Con esta sesión fotográfica quise liberarme por completo. Después de unas cuántas fotos más que incluían un primer desnudo, decidí mirarme en el espejo sin cámara, solo mírame.
Mirarme, quererme, reconciliarme.
Miré, miré. Y solo vi un cuerpo.
Mi cuerpo. Tal y como es.
Lo examiné parte por parte. Mis estrías después de los dos embarazos, mi barriga pronunciada, mis caderas de siempre. Mis senos. Si, unos senos con pezones café oscuro. Vi muchos lunares, como los que tienen en mi familia materna. Vi cicatrices y marcas que antes no tenía. Normal. Ya no tengo 18 y no conozco mi cuerpo. Vi también una cintura que apenas se marcaba, pero ahí estaba, siendo cómo tenía que ser. Vi la selva negra, bien cubierta de muchos bellos rebeldes. Vi unas hermosas piernas de mujer de 41 años. Esas que ahora no paro de mostrar porque se me da la gana.

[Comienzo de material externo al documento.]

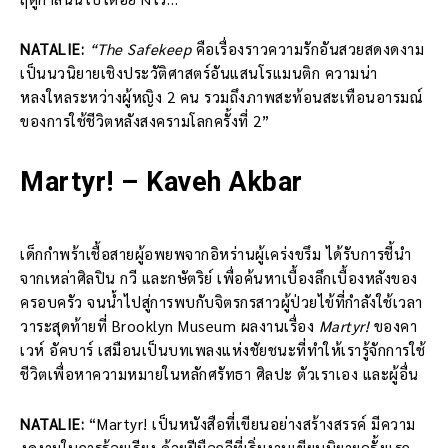
NATALIE:
“The Safekeep
คือเรื่องราวความรักอันสวยสดงดงาม
เป็นนวนิยายเชิงประวัติศาสตร์อันแสนโรแมนติก ความน่า
หลงใหลระหว่างผู้หญิง 2 คน รวมถึงภาพสะท้อนสะเทือนอารมณ์
ของการใช้ชีวิตหลังสงครามโลกครั้งที่ 2”
Martyr! – Kaveh Akbar
เด็กกำพร้าเชื้อสายผู้อพยพจากอิหร่านผู้เคร่งขรึม ได้รับการชี้นำ
จากเหล่าศิลปิน กวี และกษัตริย์ เพื่อค้นหาเบื้องลึกเบื้องหลังของ
ครอบครัว จนน้ำไปสู่การพบกับจิตรกรสาวผู้ป่วยไข้ที่กำลังใช้เวลา
วาระสุดท้ายที่ Brooklyn Museum ผลงานเรื่อง
Martyr!
ของคา
เวห์ อัคบาร์ เสมือนเป็นบทเพลงแห่งชัยชนะที่ทำให้เรารู้จักการใช้
ชีวิตเพื่อหาความหมายในหลักศรัทธา ศิลปะ ตัวเราเอง และผู้อื่น
NATALIE:
“Martyr! เป็นหนังสือที่เขียนอย่างสร้างสรรค์ มีความ
งดงามในการร้อยเรียง ด้วยฝีมือกวีที่เริ่มงานเขียนนิยายครั้งแรก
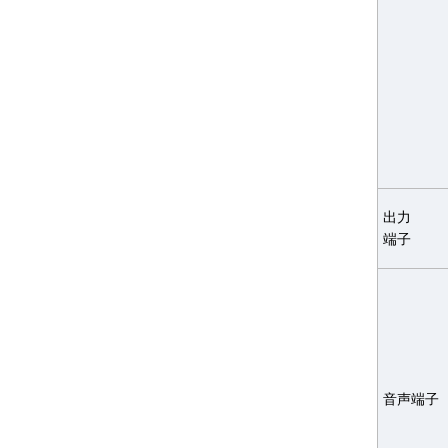
出力
端子
音声端子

Pasé a mi cara. Fue casi como un ritual. Un camino hacia la trascendencia. Exploré mis arrugas, mis poros abiertos, mis puntos negros. También exploré mis labios, mis ojos rasgados con un poco de ojeras. Lógico si hace años que no duermo bien. Miré mis pómulos. Me detuve mucho tiempo acariciando mis pómulos, que me recuerdan la herencia de mis ancestros quechuas. Esos que fueron tan repudiados y pisoteados durante siglos. Esos que hoy todavía siguen sufriendo discriminación de una sociedad postcolonial extremadamente racista. Esos pómulos que también me repiten con amor que soy descendencia de mi madre y de mi abuela. Esos pómulos que me recuerdan que soy hija de mi herencia indígena.
Si. Vi un cuerpo lleno de historias que contar. Vi una imagen a la que amar. Vi una mujer con ganas de vivir. Vi una vida que quiere seguir cambiando y luchando.
«¡Qué liberador este encuentro conmigo misma!
Desde ahora mirarme desnuda en el espejo, será un acto político.»